:: GIVEN DATA ::
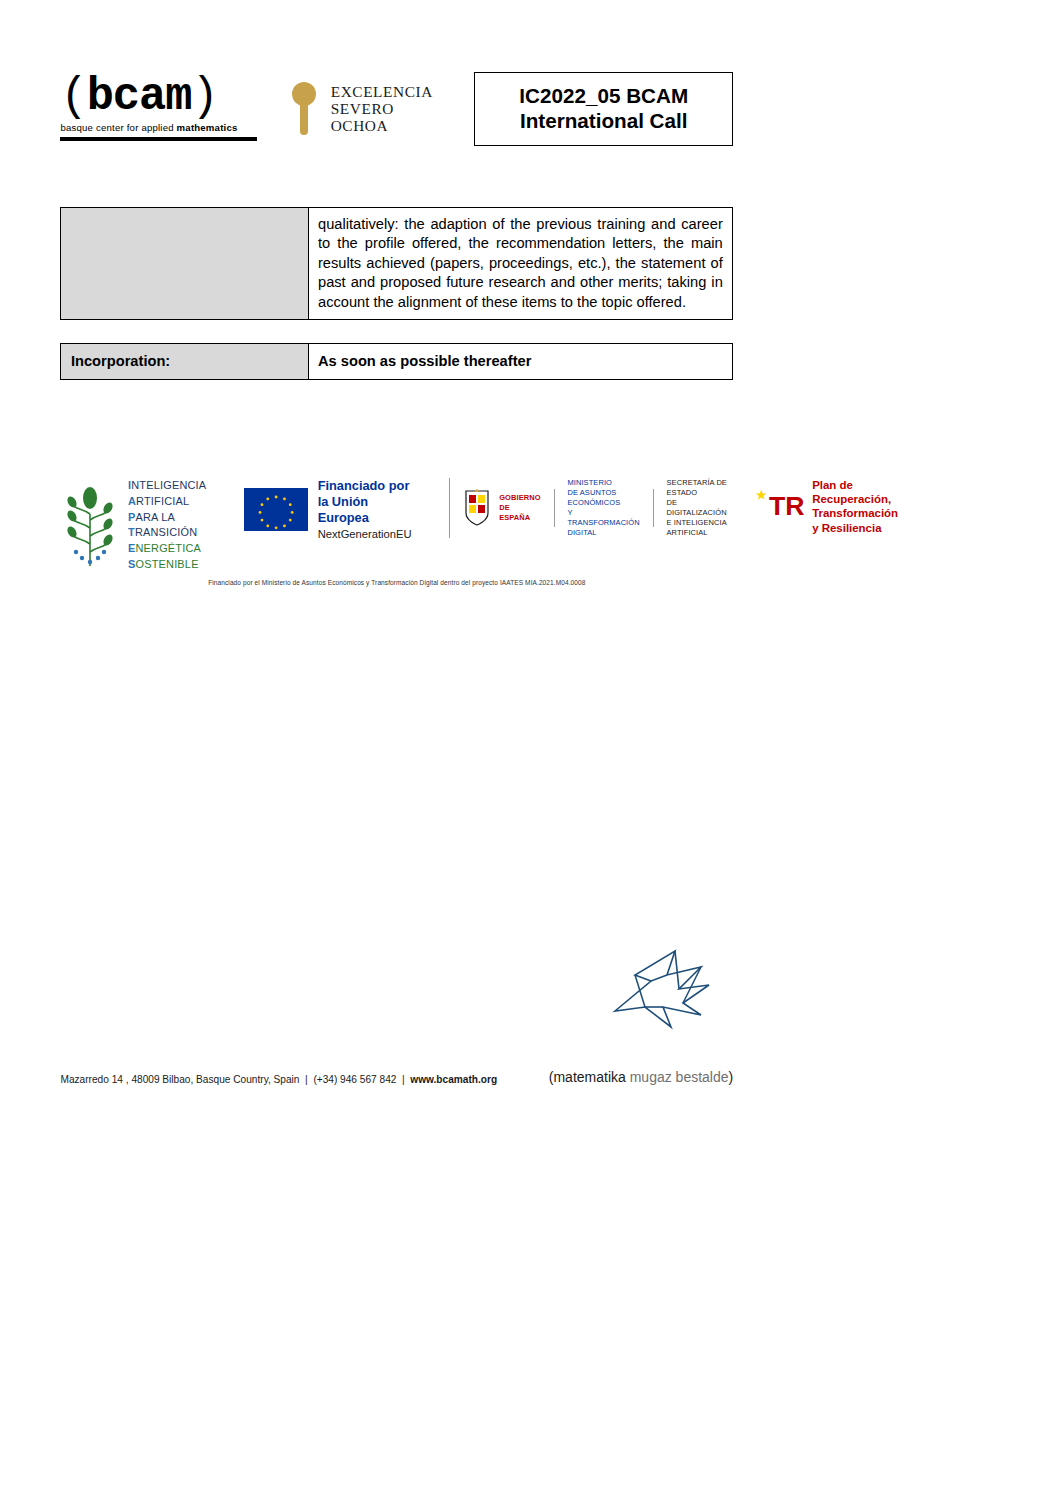(bcam)
basque center for applied mathematics
EXCELENCIA
SEVERO
OCHOA
IC2022_05 BCAM
International Call
| | qualitatively: the adaption of the previous training and career to the profile offered, the recommendation letters, the main results achieved (papers, proceedings, etc.), the statement of past and proposed future research and other merits; taking in account the alignment of these items to the topic offered. |
| Incorporation: | As soon as possible thereafter |
INTELIGENCIA ARTIFICIAL
PARA LA TRANSICIÓN
ENERGÉTICA SOSTENIBLE
Financiado por
la Unión Europea
NextGenerationEU
GOBIERNO
DE ESPAÑA
MINISTERIO
DE ASUNTOS ECONÓMICOS
Y TRANSFORMACIÓN DIGITAL
SECRETARÍA DE ESTADO
DE DIGITALIZACIÓN
E INTELIGENCIA ARTIFICIAL
★TR
Plan de Recuperación,
Transformación
y Resiliencia
Financiado por el Ministerio de Asuntos Económicos y Transformación Digital dentro del proyecto IAATES MIA.2021.M04.0008
Mazarredo 14 , 48009 Bilbao, Basque Country, Spain | (+34) 946 567 842 | www.bcamath.org
(matematika mugaz bestalde)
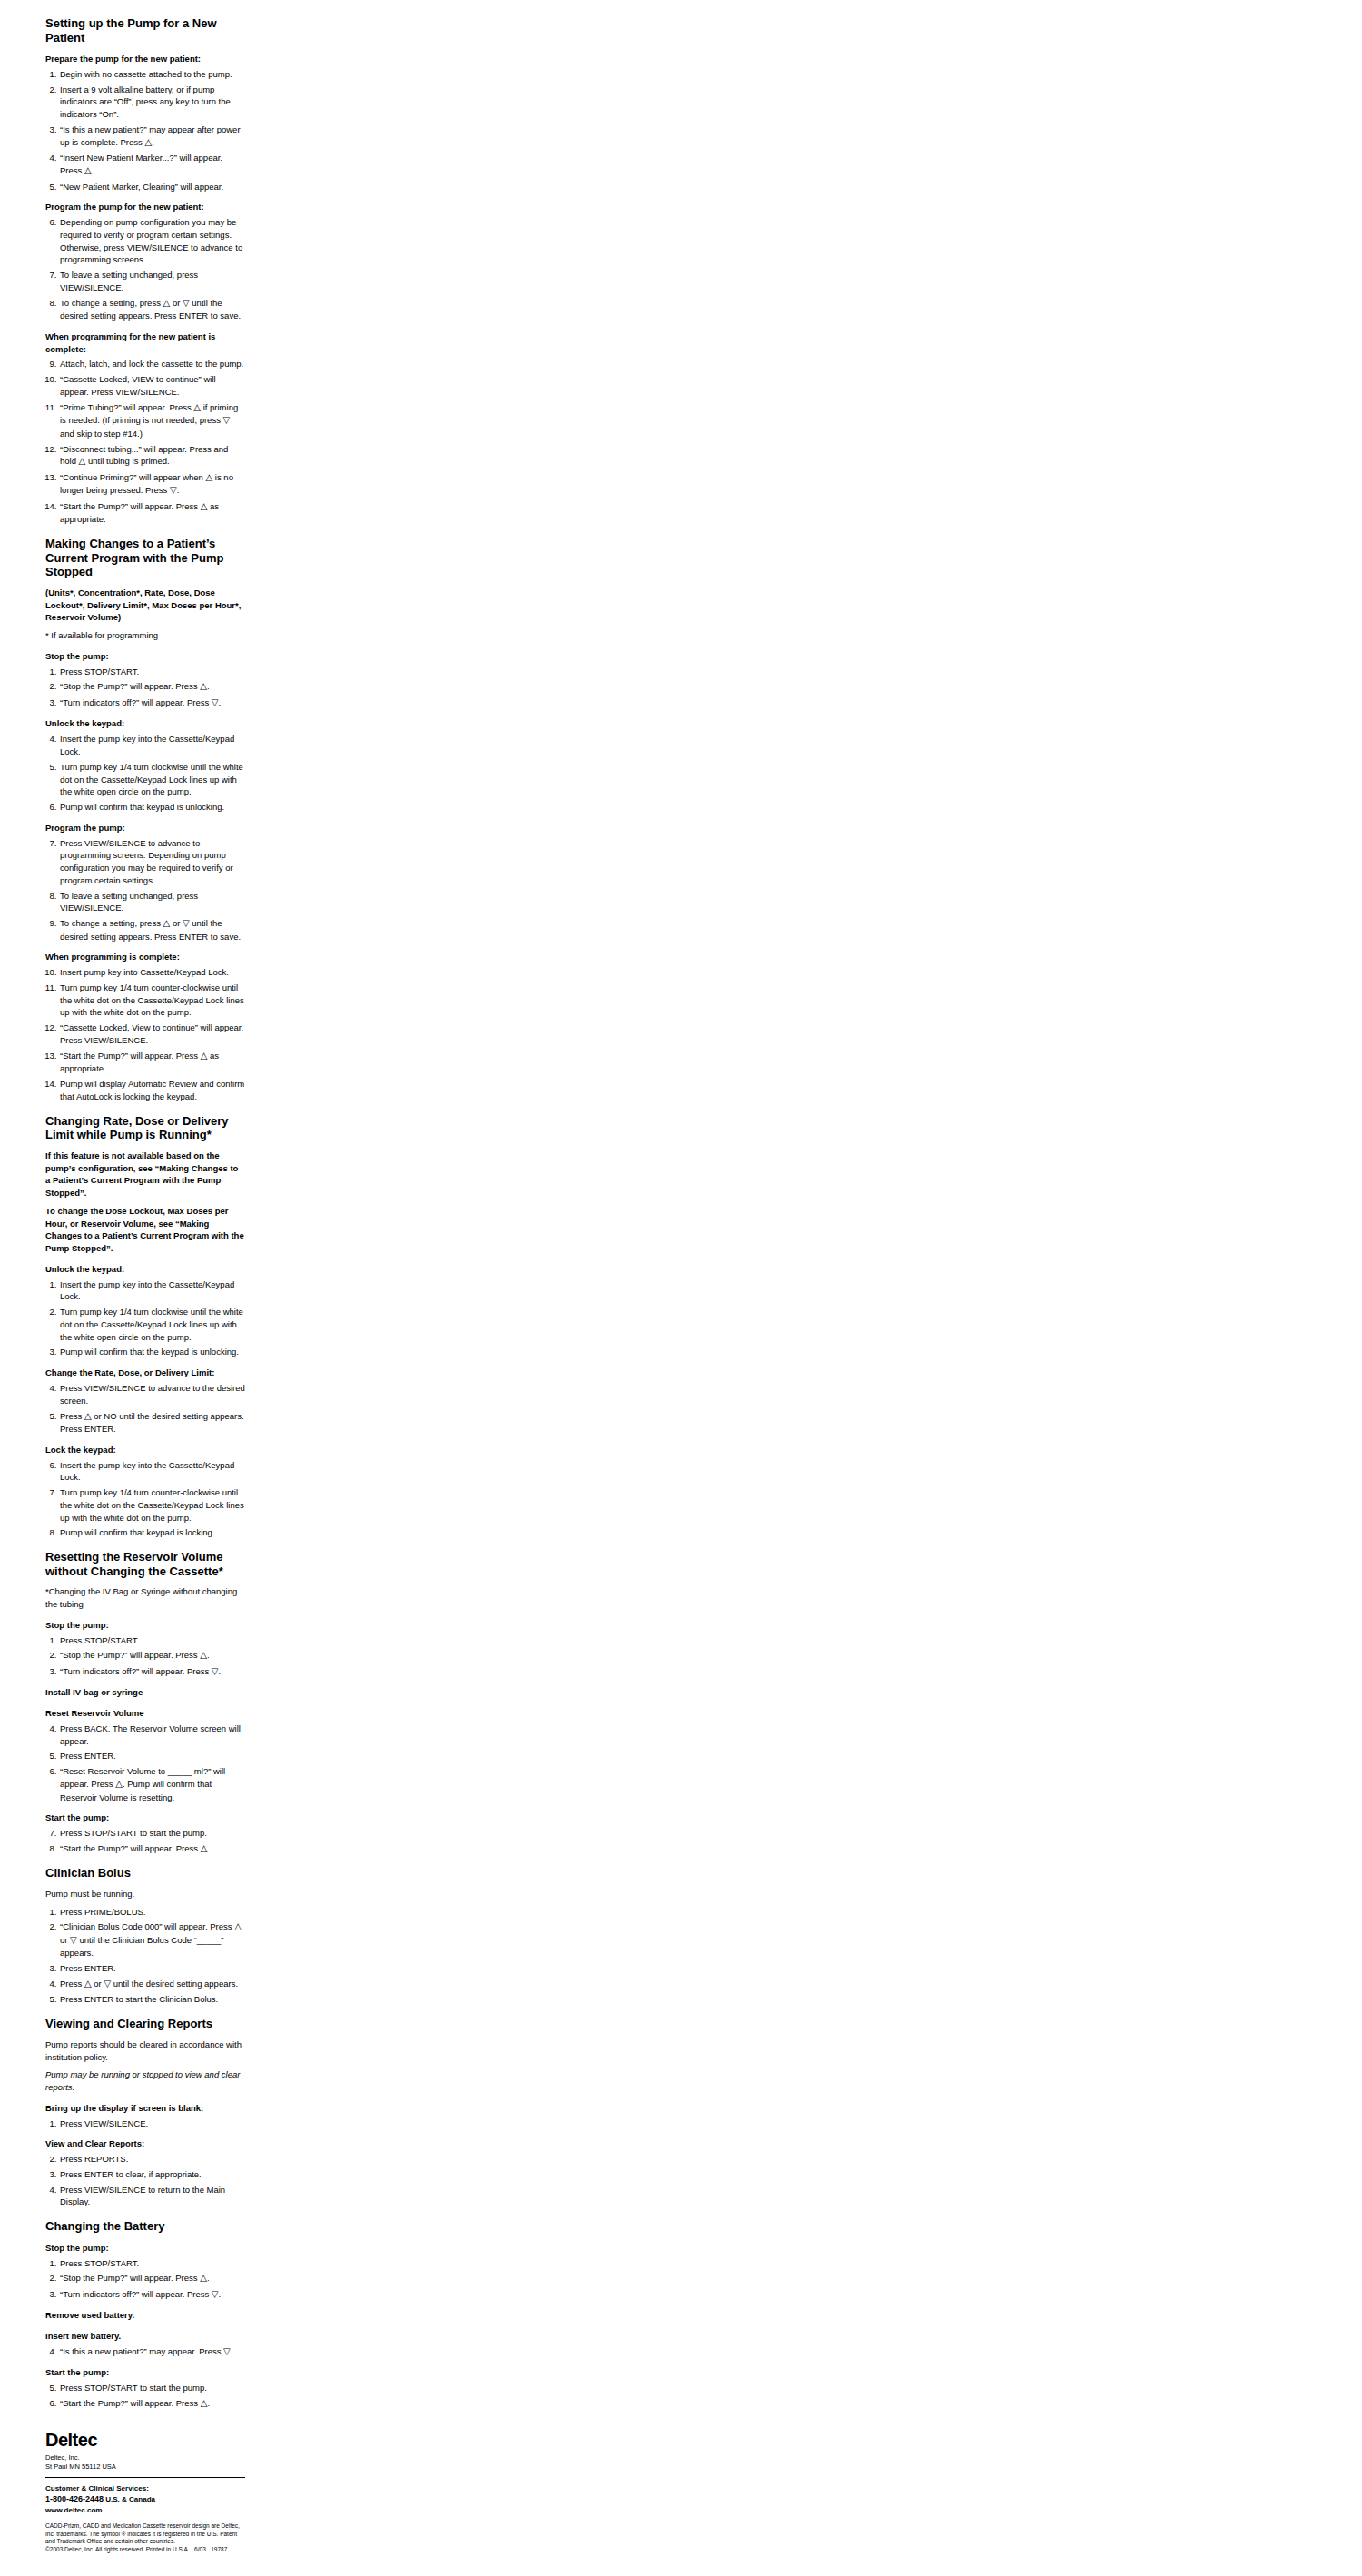Setting up the Pump for a New Patient
Prepare the pump for the new patient:
Begin with no cassette attached to the pump.
Insert a 9 volt alkaline battery, or if pump indicators are “Off”, press any key to turn the indicators “On”.
“Is this a new patient?” may appear after power up is complete. Press △.
“Insert New Patient Marker...?” will appear. Press △.
“New Patient Marker, Clearing” will appear.
Program the pump for the new patient:
Depending on pump configuration you may be required to verify or program certain settings. Otherwise, press VIEW/SILENCE to advance to programming screens.
To leave a setting unchanged, press VIEW/SILENCE.
To change a setting, press △ or ▽ until the desired setting appears. Press ENTER to save.
When programming for the new patient is complete:
Attach, latch, and lock the cassette to the pump.
“Cassette Locked, VIEW to continue” will appear. Press VIEW/SILENCE.
“Prime Tubing?” will appear. Press △ if priming is needed. (If priming is not needed, press ▽ and skip to step #14.)
“Disconnect tubing...” will appear. Press and hold △ until tubing is primed.
“Continue Priming?” will appear when △ is no longer being pressed. Press ▽.
“Start the Pump?” will appear. Press △ as appropriate.
Making Changes to a Patient’s Current Program with the Pump Stopped
(Units*, Concentration*, Rate, Dose, Dose Lockout*, Delivery Limit*, Max Doses per Hour*, Reservoir Volume)
* If available for programming
Stop the pump:
Press STOP/START.
“Stop the Pump?” will appear. Press △.
“Turn indicators off?” will appear. Press ▽.
Unlock the keypad:
Insert the pump key into the Cassette/Keypad Lock.
Turn pump key 1/4 turn clockwise until the white dot on the Cassette/Keypad Lock lines up with the white open circle on the pump.
Pump will confirm that keypad is unlocking.
Program the pump:
Press VIEW/SILENCE to advance to programming screens. Depending on pump configuration you may be required to verify or program certain settings.
To leave a setting unchanged, press VIEW/SILENCE.
To change a setting, press △ or ▽ until the desired setting appears. Press ENTER to save.
When programming is complete:
Insert pump key into Cassette/Keypad Lock.
Turn pump key 1/4 turn counter-clockwise until the white dot on the Cassette/Keypad Lock lines up with the white dot on the pump.
“Cassette Locked, View to continue” will appear. Press VIEW/SILENCE.
“Start the Pump?” will appear. Press △ as appropriate.
Pump will display Automatic Review and confirm that AutoLock is locking the keypad.
Changing Rate, Dose or Delivery Limit while Pump is Running*
If this feature is not available based on the pump’s configuration, see “Making Changes to a Patient’s Current Program with the Pump Stopped”.
To change the Dose Lockout, Max Doses per Hour, or Reservoir Volume, see “Making Changes to a Patient’s Current Program with the Pump Stopped”.
Unlock the keypad:
Insert the pump key into the Cassette/Keypad Lock.
Turn pump key 1/4 turn clockwise until the white dot on the Cassette/Keypad Lock lines up with the white open circle on the pump.
Pump will confirm that the keypad is unlocking.
Change the Rate, Dose, or Delivery Limit:
Press VIEW/SILENCE to advance to the desired screen.
Press △ or NO until the desired setting appears. Press ENTER.
Lock the keypad:
Insert the pump key into the Cassette/Keypad Lock.
Turn pump key 1/4 turn counter-clockwise until the white dot on the Cassette/Keypad Lock lines up with the white dot on the pump.
Pump will confirm that keypad is locking.
Resetting the Reservoir Volume without Changing the Cassette*
*Changing the IV Bag or Syringe without changing the tubing
Stop the pump:
Press STOP/START.
“Stop the Pump?” will appear. Press △.
“Turn indicators off?” will appear. Press ▽.
Install IV bag or syringe
Reset Reservoir Volume
Press BACK. The Reservoir Volume screen will appear.
Press ENTER.
“Reset Reservoir Volume to _____ ml?” will appear. Press △. Pump will confirm that Reservoir Volume is resetting.
Start the pump:
Press STOP/START to start the pump.
“Start the Pump?” will appear. Press △.
Clinician Bolus
Pump must be running.
Press PRIME/BOLUS.
“Clinician Bolus Code 000” will appear. Press △ or ▽ until the Clinician Bolus Code “_____” appears.
Press ENTER.
Press △ or ▽ until the desired setting appears.
Press ENTER to start the Clinician Bolus.
Viewing and Clearing Reports
Pump reports should be cleared in accordance with institution policy.
Pump may be running or stopped to view and clear reports.
Bring up the display if screen is blank:
Press VIEW/SILENCE.
View and Clear Reports:
Press REPORTS.
Press ENTER to clear, if appropriate.
Press VIEW/SILENCE to return to the Main Display.
Changing the Battery
Stop the pump:
Press STOP/START.
“Stop the Pump?” will appear. Press △.
“Turn indicators off?” will appear. Press ▽.
Remove used battery.
Insert new battery.
“Is this a new patient?” may appear. Press ▽.
Start the pump:
Press STOP/START to start the pump.
“Start the Pump?” will appear. Press △.
Deltec
Deltec, Inc.
St Paul MN 55112 USA
Customer & Clinical Services:
1-800-426-2448 U.S. & Canada
www.deltec.com
CADD-Prizm, CADD and Medication Cassette reservoir design are Deltec, Inc. trademarks. The symbol ® indicates it is registered in the U.S. Patent and Trademark Office and certain other countries.
©2003 Deltec, Inc. All rights reserved. Printed in U.S.A. 6/03 19787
:::
TASK GOAL :: Write the listing out exactly, apart from its pictures.

RESULT ::
(bcam)
basque center for applied mathematics
EXCELENCIA
SEVERO
OCHOA
IC2022_05 BCAM
International Call
| | qualitatively: the adaption of the previous training and career to the profile offered, the recommendation letters, the main results achieved (papers, proceedings, etc.), the statement of past and proposed future research and other merits; taking in account the alignment of these items to the topic offered. |
| Incorporation: | As soon as possible thereafter |
INTELIGENCIA ARTIFICIAL
PARA LA TRANSICIÓN
ENERGÉTICA SOSTENIBLE
Financiado por
la Unión Europea
NextGenerationEU
GOBIERNO
DE ESPAÑA
MINISTERIO
DE ASUNTOS ECONÓMICOS
Y TRANSFORMACIÓN DIGITAL
SECRETARÍA DE ESTADO
DE DIGITALIZACIÓN
E INTELIGENCIA ARTIFICIAL
★TR
Plan de Recuperación,
Transformación
y Resiliencia
Financiado por el Ministerio de Asuntos Económicos y Transformación Digital dentro del proyecto IAATES MIA.2021.M04.0008
Mazarredo 14 , 48009 Bilbao, Basque Country, Spain | (+34) 946 567 842 | www.bcamath.org
(matematika mugaz bestalde)
Setting up the Pump for a New Patient
Prepare the pump for the new patient:
Begin with no cassette attached to the pump.
Insert a 9 volt alkaline battery, or if pump indicators are “Off”, press any key to turn the indicators “On”.
“Is this a new patient?” may appear after power up is complete. Press △.
“Insert New Patient Marker...?” will appear. Press △.
“New Patient Marker, Clearing” will appear.
Program the pump for the new patient:
Depending on pump configuration you may be required to verify or program certain settings. Otherwise, press VIEW/SILENCE to advance to programming screens.
To leave a setting unchanged, press VIEW/SILENCE.
To change a setting, press △ or ▽ until the desired setting appears. Press ENTER to save.
When programming for the new patient is complete:
Attach, latch, and lock the cassette to the pump.
“Cassette Locked, VIEW to continue” will appear. Press VIEW/SILENCE.
“Prime Tubing?” will appear. Press △ if priming is needed. (If priming is not needed, press ▽ and skip to step #14.)
“Disconnect tubing...” will appear. Press and hold △ until tubing is primed.
“Continue Priming?” will appear when △ is no longer being pressed. Press ▽.
“Start the Pump?” will appear. Press △ as appropriate.
Making Changes to a Patient’s Current Program with the Pump Stopped
(Units*, Concentration*, Rate, Dose, Dose Lockout*, Delivery Limit*, Max Doses per Hour*, Reservoir Volume)
* If available for programming
Stop the pump:
Press STOP/START.
“Stop the Pump?” will appear. Press △.
“Turn indicators off?” will appear. Press ▽.
Unlock the keypad:
Insert the pump key into the Cassette/Keypad Lock.
Turn pump key 1/4 turn clockwise until the white dot on the Cassette/Keypad Lock lines up with the white open circle on the pump.
Pump will confirm that keypad is unlocking.
Program the pump:
Press VIEW/SILENCE to advance to programming screens. Depending on pump configuration you may be required to verify or program certain settings.
To leave a setting unchanged, press VIEW/SILENCE.
To change a setting, press △ or ▽ until the desired setting appears. Press ENTER to save.
When programming is complete:
Insert pump key into Cassette/Keypad Lock.
Turn pump key 1/4 turn counter-clockwise until the white dot on the Cassette/Keypad Lock lines up with the white dot on the pump.
“Cassette Locked, View to continue” will appear. Press VIEW/SILENCE.
“Start the Pump?” will appear. Press △ as appropriate.
Pump will display Automatic Review and confirm that AutoLock is locking the keypad.
Changing Rate, Dose or Delivery Limit while Pump is Running*
If this feature is not available based on the pump’s configuration, see “Making Changes to a Patient’s Current Program with the Pump Stopped”.
To change the Dose Lockout, Max Doses per Hour, or Reservoir Volume, see “Making Changes to a Patient’s Current Program with the Pump Stopped”.
Unlock the keypad:
Insert the pump key into the Cassette/Keypad Lock.
Turn pump key 1/4 turn clockwise until the white dot on the Cassette/Keypad Lock lines up with the white open circle on the pump.
Pump will confirm that the keypad is unlocking.
Change the Rate, Dose, or Delivery Limit:
Press VIEW/SILENCE to advance to the desired screen.
Press △ or NO until the desired setting appears. Press ENTER.
Lock the keypad:
Insert the pump key into the Cassette/Keypad Lock.
Turn pump key 1/4 turn counter-clockwise until the white dot on the Cassette/Keypad Lock lines up with the white dot on the pump.
Pump will confirm that keypad is locking.
Resetting the Reservoir Volume without Changing the Cassette*
*Changing the IV Bag or Syringe without changing the tubing
Stop the pump:
Press STOP/START.
“Stop the Pump?” will appear. Press △.
“Turn indicators off?” will appear. Press ▽.
Install IV bag or syringe
Reset Reservoir Volume
Press BACK. The Reservoir Volume screen will appear.
Press ENTER.
“Reset Reservoir Volume to _____ ml?” will appear. Press △. Pump will confirm that Reservoir Volume is resetting.
Start the pump:
Press STOP/START to start the pump.
“Start the Pump?” will appear. Press △.
Clinician Bolus
Pump must be running.
Press PRIME/BOLUS.
“Clinician Bolus Code 000” will appear. Press △ or ▽ until the Clinician Bolus Code “_____” appears.
Press ENTER.
Press △ or ▽ until the desired setting appears.
Press ENTER to start the Clinician Bolus.
Viewing and Clearing Reports
Pump reports should be cleared in accordance with institution policy.
Pump may be running or stopped to view and clear reports.
Bring up the display if screen is blank:
Press VIEW/SILENCE.
View and Clear Reports:
Press REPORTS.
Press ENTER to clear, if appropriate.
Press VIEW/SILENCE to return to the Main Display.
Changing the Battery
Stop the pump:
Press STOP/START.
“Stop the Pump?” will appear. Press △.
“Turn indicators off?” will appear. Press ▽.
Remove used battery.
Insert new battery.
“Is this a new patient?” may appear. Press ▽.
Start the pump:
Press STOP/START to start the pump.
“Start the Pump?” will appear. Press △.
Deltec
Deltec, Inc.
St Paul MN 55112 USA
Customer & Clinical Services:
1-800-426-2448 U.S. & Canada
www.deltec.com
CADD-Prizm, CADD and Medication Cassette reservoir design are Deltec, Inc. trademarks. The symbol ® indicates it is registered in the U.S. Patent and Trademark Office and certain other countries.
©2003 Deltec, Inc. All rights reserved. Printed in U.S.A. 6/03 19787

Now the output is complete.